I increased my liquid intake in the form of the lemony soft drink Limca and buying two more bottles of water it was time to get out of the searing heat and the hustle & bustle of Jaipur. After a quick bite to eat of a mint leaf stuffed chapati, I was in the back of a car with free transport to the Kerala Ayurveda Kendra for an Ayurvedic massage and hot herb treatment. In total, after tip, it cost me less than $30 and it was just what I needed. Be prepared to remove all your clothing however and have either a male (for males) or female (for females) therapist take a piece of gauzy material and make you a pseudo loin cloth-thong. I kid you not. It is the only thing you will have covering yourself during your treatment and it is undone and then removed for glute treatment/post treatment removal of excess oil. You start face up and the therapist works their magic with lovely aromatic heated oil which is poured onto you (or at least in the basic full body treatment I had, it's the sirodhara that is where the oil is streamed onto your forehead). It is very professional and a full body treatment is exactly just that (except for the groin area obviously). Feel fee to tell your therapist if there's a particular area you want focus on, pressure (they will all check in periodically) or if you are not comfortable with certain areas of the body being treated. Not everyone is comfortable being so exposed. After a 50 minute or so massage I was then pounded with this small heated sack full of herbs. Sounds somewhat barbaric but it was amazing. I left there feeling like a million dollars and well anyone who is willing to treat my dreadful runner's feet deserves a tip! The oils they use also made my hair feel and look amazing, even after a shower. Make sure you shower too, you'll fry in the sun with all that oil on your skin.....

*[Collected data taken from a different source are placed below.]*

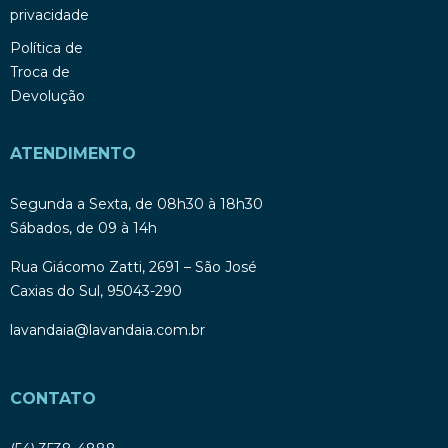
privacidade
Política de
Troca de
Devolução
ATENDIMENTO
Segunda a Sexta, de 08h30 à 18h30
Sábados, de 09 à 14h
Rua Giácomo Zatti, 2691 – São José
Caxias do Sul, 95043-290
lavandaia@lavandaia.com.br
CONTATO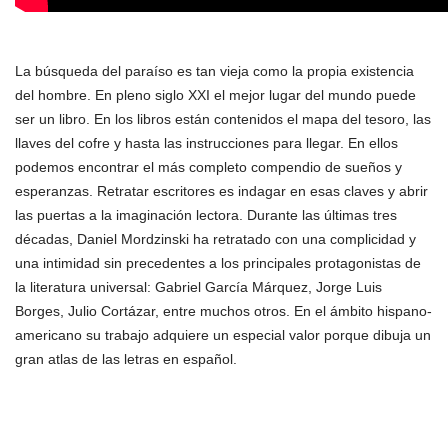
La búsqueda del paraíso es tan vieja como la propia existencia
del hombre. En pleno siglo XXI el mejor lugar del mundo puede
ser un libro. En los libros están contenidos el mapa del tesoro, las
llaves del cofre y hasta las instrucciones para llegar. En ellos
podemos encontrar el más completo compendio de sueños y
esperanzas. Retratar escritores es indagar en esas claves y abrir
las puertas a la imaginación lectora. Durante las últimas tres
décadas, Daniel Mordzinski ha retratado con una complicidad y
una intimidad sin precedentes a los principales protagonistas de
la literatura universal: Gabriel García Márquez, Jorge Luis
Borges, Julio Cortázar, entre muchos otros. En el ámbito hispano-
americano su trabajo adquiere un especial valor porque dibuja un
gran atlas de las letras en español.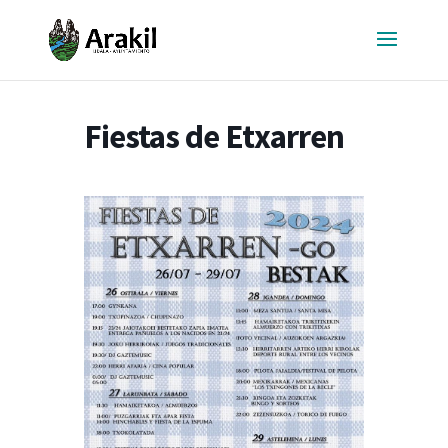
Fiestas de Etxarren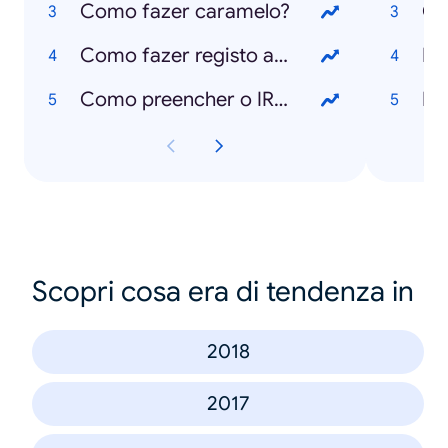
Como fazer caramelo?
Ca
Como fazer registo animal no SIAC?
Ed
Como preencher o IRS?
Mu
Scopri cosa era di tendenza in
2018
2017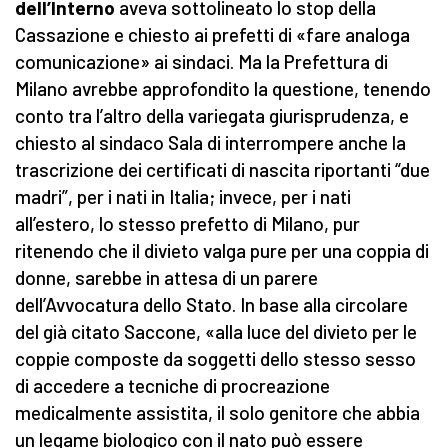
dell’Interno
aveva sottolineato lo stop della
Cassazione e chiesto ai prefetti di «fare analoga
comunicazione» ai sindaci. Ma la Prefettura di
Milano avrebbe approfondito la questione, tenendo
conto tra l’altro della variegata giurisprudenza, e
chiesto al sindaco Sala di interrompere anche la
trascrizione dei certificati di nascita riportanti “due
madri”, per i nati in Italia; invece, per i nati
all’estero, lo stesso prefetto di Milano, pur
ritenendo che il divieto valga pure per una coppia di
donne, sarebbe in attesa di un parere
dell’Avvocatura dello Stato. In base alla circolare
del già citato Saccone, «alla luce del divieto per le
coppie composte da soggetti dello stesso sesso
di accedere a tecniche di procreazione
medicalmente assistita, il solo genitore che abbia
un legame biologico con il nato può essere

Despite feeling incredibly relaxed and that I could nap, I decided that I should join the masses and go see a Bollywood movie at the Raj Mandir theatre. It is apparently the place to see a Bollywood movie in India. What an absolute blast. They sold popcorn and even had an intermission. Did I understand any of it? Well certainly not the Hindi being spoken (although they would occasionally throw in English words and sentences) but it wasn't hard to get the jist of what was going on. Boy from one background meets girl from another background. They fall in love. Her parents are against it. He wins them over. He has some weird relationship with his dad,who seems to be angry all the time about something. But thankfully everything works out in the end after a bunch of sexual innuendo and lots of dancing and singing. Inexplicably the men also grab their crotches Michael Jackson style... A lot. What actually surprised me about the movie "Two States" was they actually showed the young couple in bed together more than once and she was often wearing skimpy clothing and/or very Western fashion. People in the audience clapped and cheered at certain parts and you couldn't help but get wrapped up in it all. It was a spectacle like no other. I loved it! Tickets were only 150 rupees and popcorn was 50 rupees. Bargain!

Still, I have a sneaky suspicion that Bollywood won't feature in any Western movie any time soon. Shame.